(DATA begins)

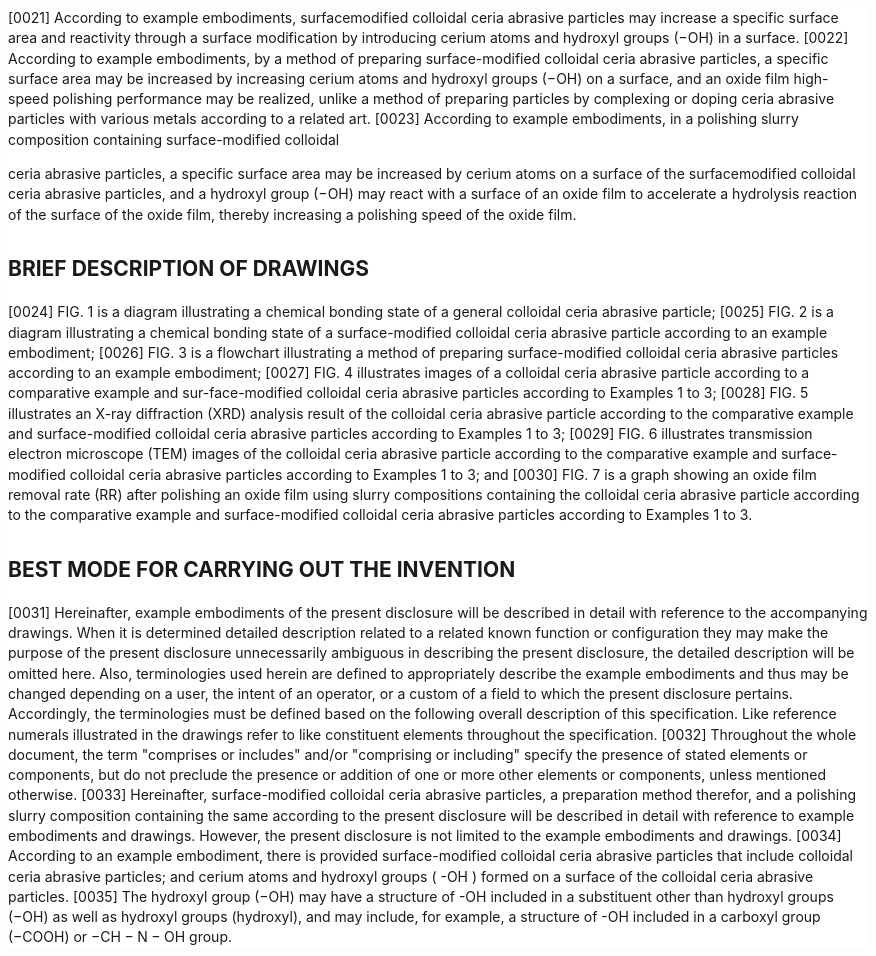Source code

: [0021] According to example embodiments, surfacemodified colloidal ceria abrasive particles may increase a specific surface area and reactivity through a surface modification by introducing cerium atoms and hydroxyl groups $(-\mathrm{OH})$ in a surface.
[0022] According to example embodiments, by a method of preparing surface-modified colloidal ceria abrasive particles, a specific surface area may be increased by increasing cerium atoms and hydroxyl groups $(-\mathrm{OH})$ on a surface, and an oxide film high-speed polishing performance may be realized, unlike a method of preparing particles by complexing or doping ceria abrasive particles with various metals according to a related art.
[0023] According to example embodiments, in a polishing slurry composition containing surface-modified colloidal

ceria abrasive particles, a specific surface area may be increased by cerium atoms on a surface of the surfacemodified colloidal ceria abrasive particles, and a hydroxyl group $(-\mathrm{OH})$ may react with a surface of an oxide film to accelerate a hydrolysis reaction of the surface of the oxide film, thereby increasing a polishing speed of the oxide film.

## BRIEF DESCRIPTION OF DRAWINGS

[0024] FIG. 1 is a diagram illustrating a chemical bonding state of a general colloidal ceria abrasive particle;
[0025] FIG. 2 is a diagram illustrating a chemical bonding state of a surface-modified colloidal ceria abrasive particle according to an example embodiment;
[0026] FIG. 3 is a flowchart illustrating a method of preparing surface-modified colloidal ceria abrasive particles according to an example embodiment;
[0027] FIG. 4 illustrates images of a colloidal ceria abrasive particle according to a comparative example and sur-face-modified colloidal ceria abrasive particles according to Examples 1 to 3;
[0028] FIG. 5 illustrates an X-ray diffraction (XRD) analysis result of the colloidal ceria abrasive particle according to the comparative example and surface-modified colloidal ceria abrasive particles according to Examples 1 to 3;
[0029] FIG. 6 illustrates transmission electron microscope (TEM) images of the colloidal ceria abrasive particle according to the comparative example and surface-modified colloidal ceria abrasive particles according to Examples 1 to 3; and
[0030] FIG. 7 is a graph showing an oxide film removal rate (RR) after polishing an oxide film using slurry compositions containing the colloidal ceria abrasive particle according to the comparative example and surface-modified colloidal ceria abrasive particles according to Examples 1 to 3.

## BEST MODE FOR CARRYING OUT THE INVENTION

[0031] Hereinafter, example embodiments of the present disclosure will be described in detail with reference to the accompanying drawings. When it is determined detailed description related to a related known function or configuration they may make the purpose of the present disclosure unnecessarily ambiguous in describing the present disclosure, the detailed description will be omitted here. Also, terminologies used herein are defined to appropriately describe the example embodiments and thus may be changed depending on a user, the intent of an operator, or a custom of a field to which the present disclosure pertains. Accordingly, the terminologies must be defined based on the following overall description of this specification. Like reference numerals illustrated in the drawings refer to like constituent elements throughout the specification.
[0032] Throughout the whole document, the term "comprises or includes" and/or "comprising or including" specify the presence of stated elements or components, but do not preclude the presence or addition of one or more other elements or components, unless mentioned otherwise.
[0033] Hereinafter, surface-modified colloidal ceria abrasive particles, a preparation method therefor, and a polishing slurry composition containing the same according to the present disclosure will be described in detail with reference
to example embodiments and drawings. However, the present disclosure is not limited to the example embodiments and drawings.
[0034] According to an example embodiment, there is provided surface-modified colloidal ceria abrasive particles that include colloidal ceria abrasive particles; and cerium atoms and hydroxyl groups ( -OH ) formed on a surface of the colloidal ceria abrasive particles.
[0035] The hydroxyl group $(-\mathrm{OH})$ may have a structure of -OH included in a substituent other than hydroxyl groups $(-\mathrm{OH})$ as well as hydroxyl groups (hydroxyl), and may include, for example, a structure of -OH included in a carboxyl group $(-\mathrm{COOH})$ or $-\mathrm{CH}-\mathrm{N}-\mathrm{OH}$ group.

(DATA ends)

* THE PROBLEM
Copy out every line above that contains the word "elements".

* OUTPUT OF THE EXERCISE
[0031] Hereinafter, example embodiments of the present disclosure will be described in detail with reference to the accompanying drawings. When it is determined detailed description related to a related known function or configuration they may make the purpose of the present disclosure unnecessarily ambiguous in describing the present disclosure, the detailed description will be omitted here. Also, terminologies used herein are defined to appropriately describe the example embodiments and thus may be changed depending on a user, the intent of an operator, or a custom of a field to which the present disclosure pertains. Accordingly, the terminologies must be defined based on the following overall description of this specification. Like reference numerals illustrated in the drawings refer to like constituent elements throughout the specification.
[0032] Throughout the whole document, the term "comprises or includes" and/or "comprising or including" specify the presence of stated elements or components, but do not preclude the presence or addition of one or more other elements or components, unless mentioned otherwise.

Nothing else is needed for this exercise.